No, I'm not turning vegan.  But three of my children are, and I love spoiling them with food.  So I want to learn some yummy vegan dishes. (My daughter-in-law even has her own blog, chronicling her experiences cooking vegan while living overseas.)  I also love food that's healthy and inexpensive.  Since we got a pressure cooker last year, I've experimented with beans of various types.  On the weekend, I'll try a new recipe for Caribbean Black Bean Soup or Curried Lentils, and then freeze it for lunches at work.  On most days, I'll have oatmeal for breakfast, beans for lunch, and I'm a vegan until dinner.

I'm slowly learning the rules of begin a vegan (who knew Worcestershire sauce has anchovies?), and I'm amused by how our understanding has grown.  Last weekend I was watching an old episode of "Good Eats" with one of my favorite Food Network personalities, Alton Brown.  He was teaching us about the different types of tofu and how to cook each.  I thought, "here's a man ahead of his time," until he coated the tofu in an egg wash.

When I was first married, foods like tofu were more fad than way of life.   Now, we have a much more holistic view at how and what we eat; it's not so much this food or that which can "substitute" for something we're eliminating, but more of looking at our diet as a whole, understanding the rich variety of what we can eat, and celebrating it on the table.

One food which I've found especially challenging is lentils.  With the exception of one pressure-cooker recipe for curried lentils, they always taste like dirt.  My friend Kandy said they need to be well seasoned, and I've gotten several suggestions from Facebook friends, which I'll try, to make a less-earthy dish.

At Easter dinner, I asked my friend Liz for ideas.  She seemed to recall some recipes she'd gotten at a fair that were produced by the Washington-Idaho Pea and Lentil Commission.  She dug through her files and sent them to me (scanned and e-mailed, something we never thought we'd be doing back in the early '80s).

The recipes looked delicious, but I had to smile about the way they were used.  One recipe for Honey Baked Lentils sounded like a great alternative to baked beans.  But the recipe included bacon, and most of the other entrees had meat as well as lentils.

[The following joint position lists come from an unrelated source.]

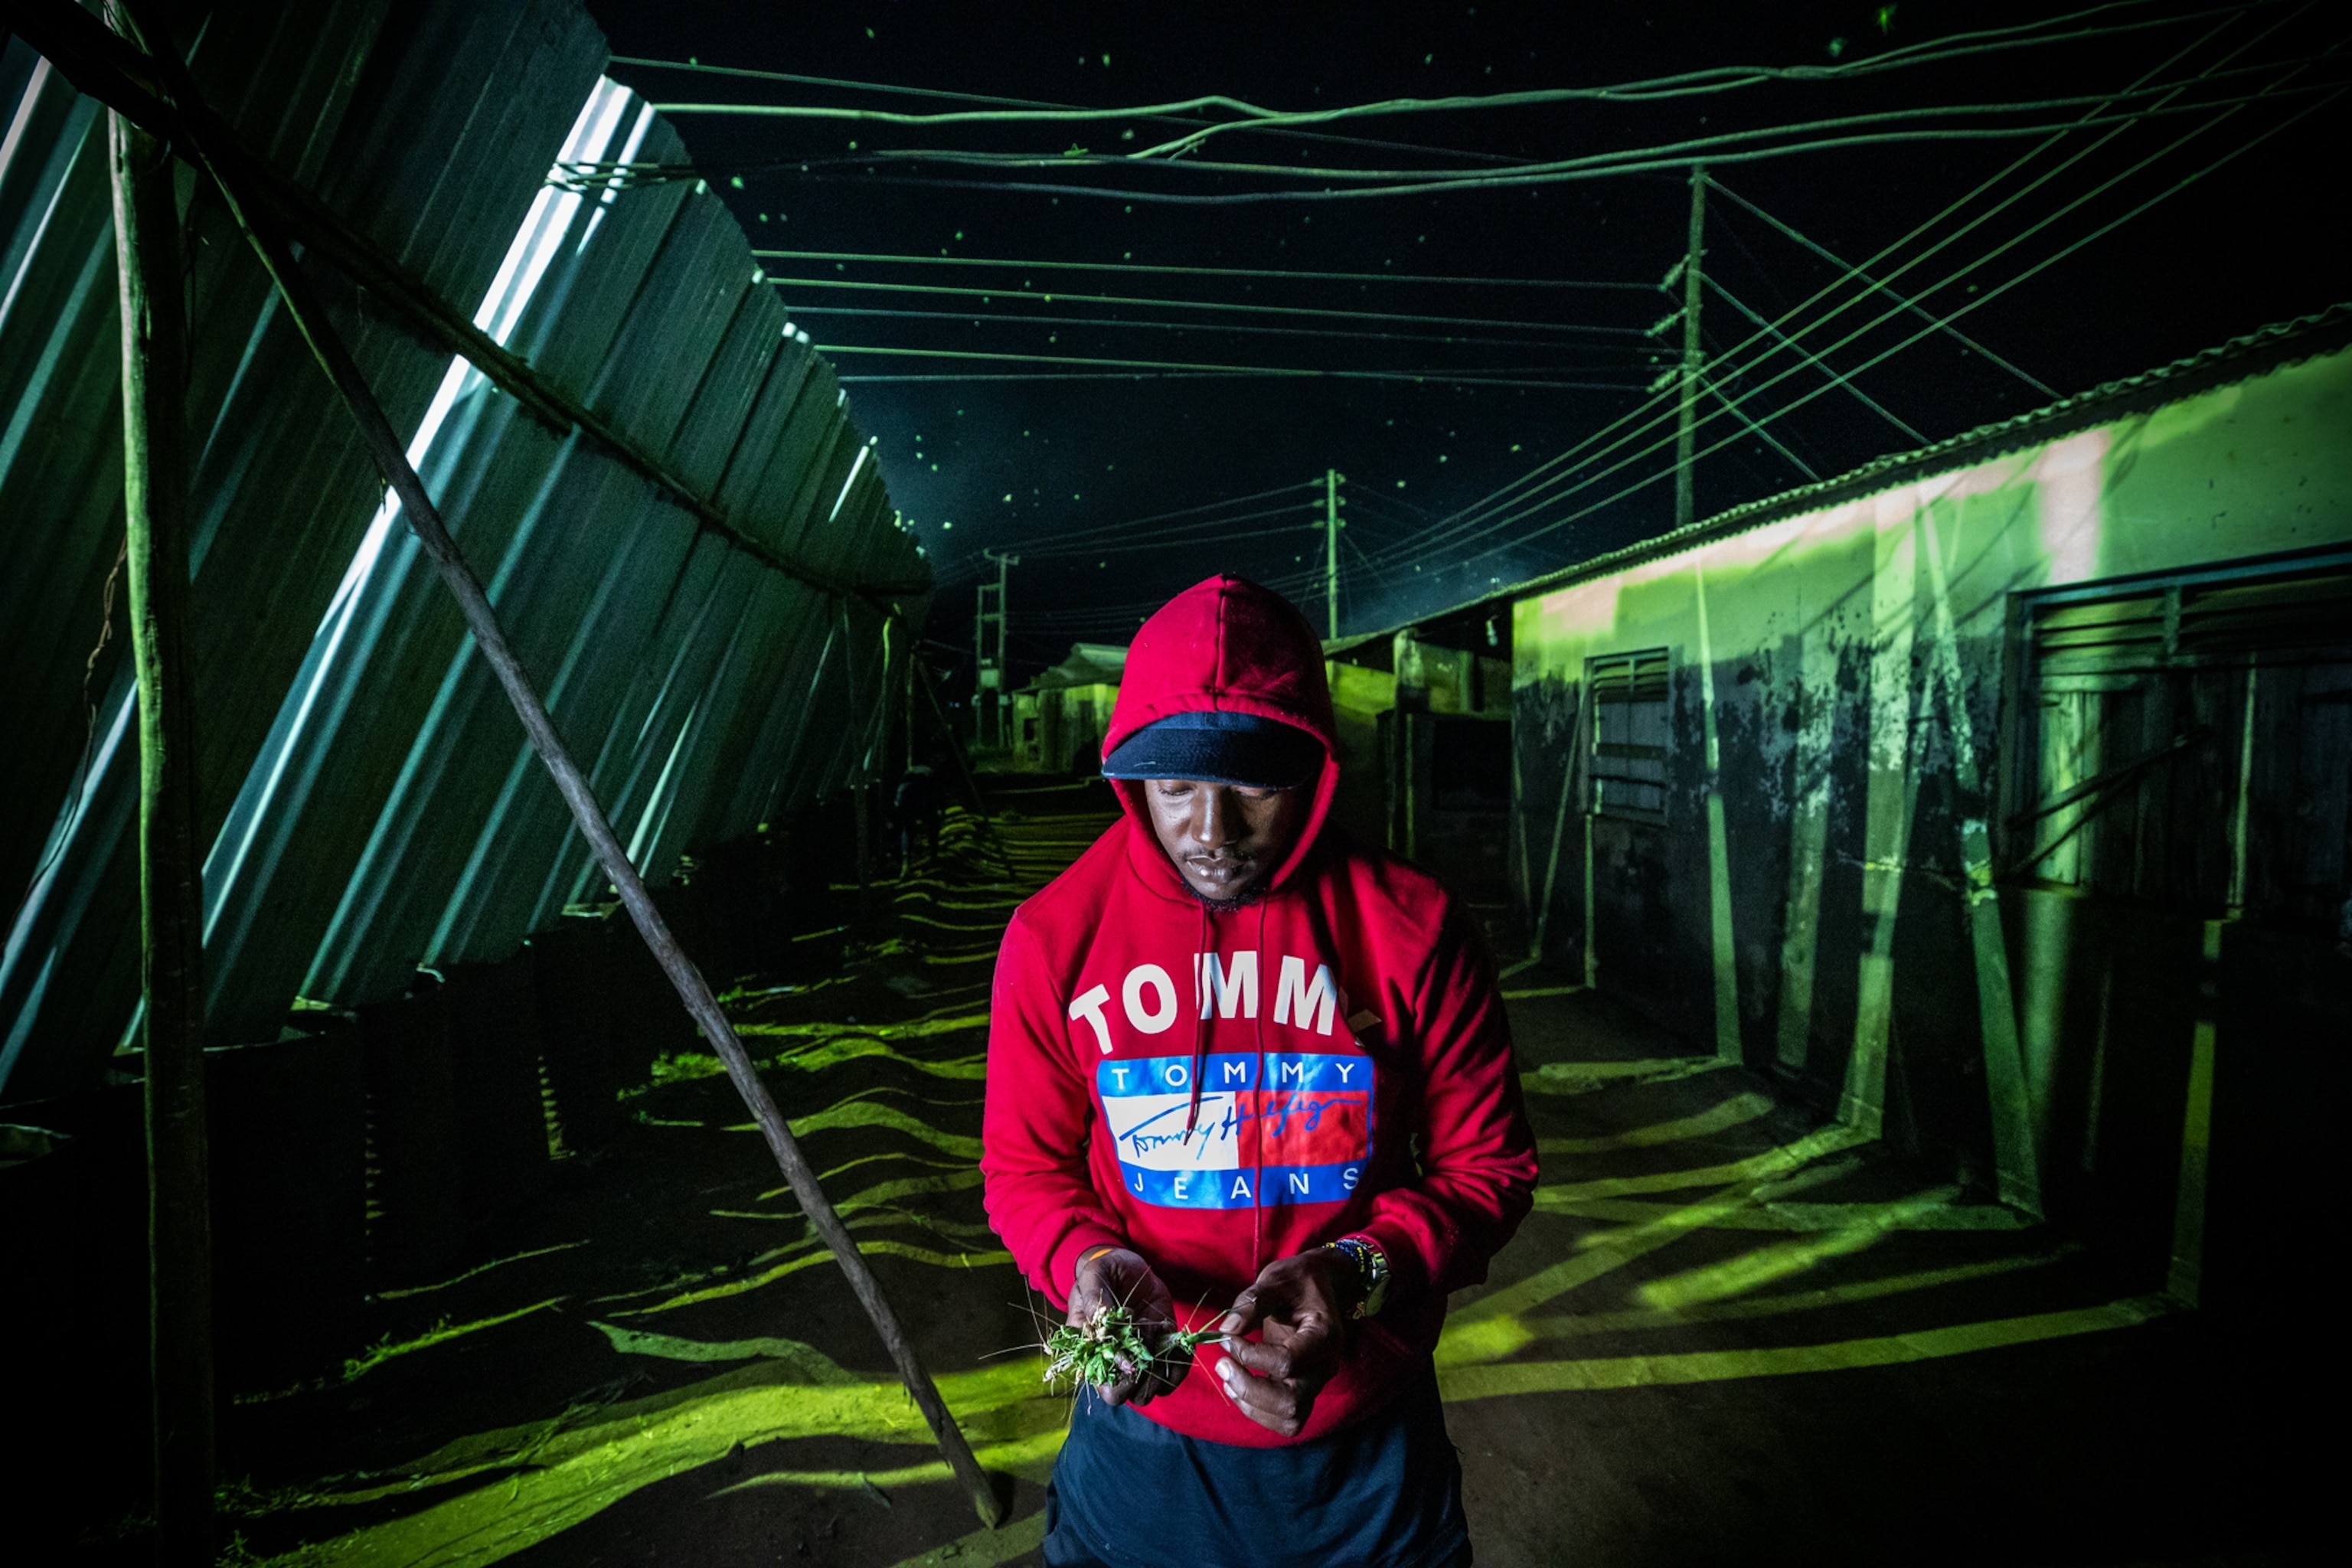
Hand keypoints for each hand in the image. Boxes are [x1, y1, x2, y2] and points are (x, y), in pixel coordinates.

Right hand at [1067, 1246, 1180, 1406]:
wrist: (1126, 1265)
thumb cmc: (1103, 1272)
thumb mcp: (1095, 1275)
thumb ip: (1095, 1298)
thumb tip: (1104, 1323)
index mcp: (1093, 1353)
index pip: (1107, 1389)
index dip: (1123, 1379)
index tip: (1131, 1351)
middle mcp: (1117, 1363)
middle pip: (1131, 1396)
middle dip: (1146, 1378)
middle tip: (1149, 1344)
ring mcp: (1141, 1357)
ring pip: (1154, 1389)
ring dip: (1163, 1366)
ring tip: (1159, 1332)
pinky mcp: (1161, 1348)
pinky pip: (1175, 1372)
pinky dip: (1182, 1362)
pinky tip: (1179, 1340)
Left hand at [1214, 1247, 1359, 1437]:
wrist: (1320, 1286)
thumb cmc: (1298, 1281)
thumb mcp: (1276, 1280)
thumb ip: (1252, 1303)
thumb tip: (1225, 1330)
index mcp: (1323, 1335)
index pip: (1288, 1362)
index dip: (1251, 1356)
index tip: (1228, 1337)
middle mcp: (1324, 1365)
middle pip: (1290, 1401)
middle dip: (1249, 1389)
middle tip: (1222, 1364)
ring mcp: (1316, 1382)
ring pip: (1289, 1417)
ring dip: (1251, 1404)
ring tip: (1227, 1376)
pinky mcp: (1303, 1390)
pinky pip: (1285, 1419)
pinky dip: (1258, 1411)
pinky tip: (1237, 1387)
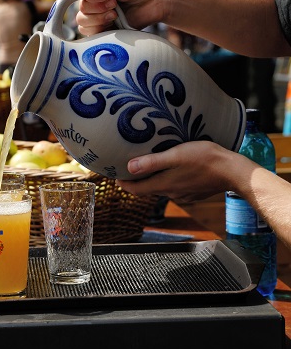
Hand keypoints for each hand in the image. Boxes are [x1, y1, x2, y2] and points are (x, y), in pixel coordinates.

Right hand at [76, 0, 168, 35]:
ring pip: (85, 29)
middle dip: (97, 14)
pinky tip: (116, 25)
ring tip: (116, 16)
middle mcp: (96, 7)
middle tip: (115, 8)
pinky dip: (103, 34)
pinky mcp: (109, 33)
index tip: (112, 0)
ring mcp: (102, 21)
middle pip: (81, 18)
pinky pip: (95, 39)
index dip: (93, 4)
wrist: (159, 0)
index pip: (82, 3)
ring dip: (99, 23)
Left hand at [115, 141, 255, 202]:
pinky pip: (174, 185)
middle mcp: (170, 192)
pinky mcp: (193, 191)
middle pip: (146, 188)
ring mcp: (182, 193)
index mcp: (163, 185)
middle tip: (127, 164)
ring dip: (151, 177)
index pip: (134, 189)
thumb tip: (129, 168)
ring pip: (160, 186)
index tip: (114, 173)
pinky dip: (167, 178)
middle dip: (135, 179)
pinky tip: (171, 167)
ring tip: (147, 162)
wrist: (234, 171)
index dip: (122, 182)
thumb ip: (152, 162)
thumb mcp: (176, 155)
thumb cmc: (206, 159)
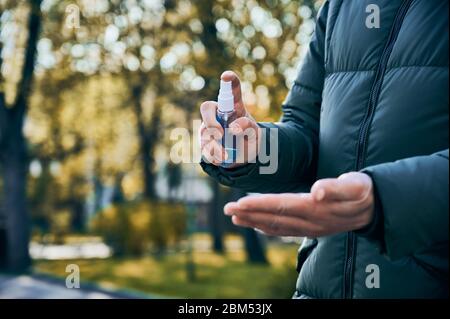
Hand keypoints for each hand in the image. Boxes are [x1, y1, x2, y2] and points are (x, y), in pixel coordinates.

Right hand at [199, 71, 259, 166]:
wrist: (244, 156)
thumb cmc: (249, 137)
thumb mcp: (255, 131)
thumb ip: (248, 125)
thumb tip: (233, 127)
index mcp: (231, 107)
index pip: (230, 91)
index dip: (229, 83)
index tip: (227, 76)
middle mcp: (216, 114)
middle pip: (206, 108)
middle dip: (211, 120)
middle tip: (219, 132)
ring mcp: (208, 128)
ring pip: (204, 132)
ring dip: (215, 144)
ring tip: (227, 154)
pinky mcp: (205, 143)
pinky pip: (204, 148)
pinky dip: (213, 154)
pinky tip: (222, 158)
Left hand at [224, 172, 374, 236]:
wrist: (374, 209)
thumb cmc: (362, 191)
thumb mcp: (355, 185)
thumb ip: (336, 187)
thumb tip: (317, 191)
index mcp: (316, 210)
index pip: (282, 206)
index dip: (259, 205)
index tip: (239, 203)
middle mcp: (310, 222)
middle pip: (273, 218)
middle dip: (249, 214)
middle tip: (227, 210)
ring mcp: (309, 228)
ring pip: (276, 226)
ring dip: (254, 222)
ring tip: (235, 218)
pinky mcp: (310, 229)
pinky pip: (284, 230)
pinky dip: (267, 227)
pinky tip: (256, 225)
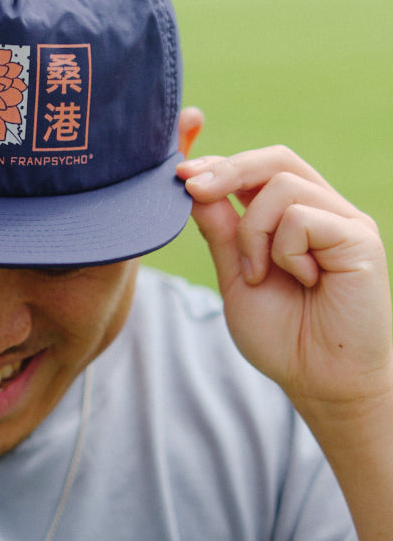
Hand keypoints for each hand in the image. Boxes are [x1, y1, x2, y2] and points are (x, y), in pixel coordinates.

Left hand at [177, 147, 392, 419]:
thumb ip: (220, 231)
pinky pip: (303, 217)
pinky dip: (285, 250)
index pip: (257, 168)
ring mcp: (344, 220)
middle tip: (193, 189)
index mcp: (292, 216)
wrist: (321, 382)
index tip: (180, 176)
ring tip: (259, 275)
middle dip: (227, 169)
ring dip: (253, 231)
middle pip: (275, 158)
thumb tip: (194, 184)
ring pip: (282, 185)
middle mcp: (322, 210)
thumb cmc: (283, 336)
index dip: (218, 163)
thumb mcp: (236, 276)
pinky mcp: (360, 237)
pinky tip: (302, 281)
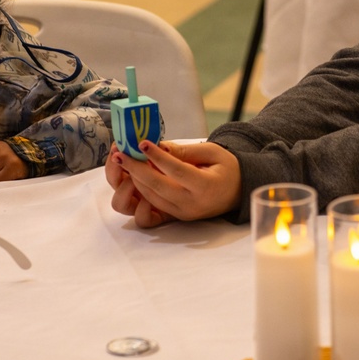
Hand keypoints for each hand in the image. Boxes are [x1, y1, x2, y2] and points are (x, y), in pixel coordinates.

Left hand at [107, 140, 240, 227]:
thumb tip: (160, 147)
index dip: (157, 157)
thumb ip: (186, 151)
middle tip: (120, 154)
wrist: (237, 192)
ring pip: (151, 197)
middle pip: (157, 186)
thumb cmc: (226, 168)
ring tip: (124, 161)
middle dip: (136, 169)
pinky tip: (135, 174)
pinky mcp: (177, 216)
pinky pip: (154, 203)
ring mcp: (183, 213)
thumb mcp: (213, 152)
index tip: (142, 143)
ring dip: (135, 179)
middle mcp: (192, 204)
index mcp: (206, 186)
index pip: (176, 170)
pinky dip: (142, 188)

Like Alton, not quite clear on the concept!  (In there defense, the "concept" had not quite evolved.)

I wondered if the commission had caught up with the times. They are now contributors to the US Dry Pea and Lentil Council.  This site had a whole section of recipes (some of which also called for bacon, 'though less of it) but there was an updated recipe for Bar-B-Q Lentils which would qualify as vegan (if a vegan Worcestershire sauce was used).

It seems that the commission, like me, is semi-vegan.

Glad to find a new place to explore for recipes.  I've always believed the food producers come up with the best recipes, because they have a commercial interest in making us love their product.  And I'll continue on my journey as a semi-vegan. 

Meanwhile, happy Earth Day to my vegan and carnivore friends!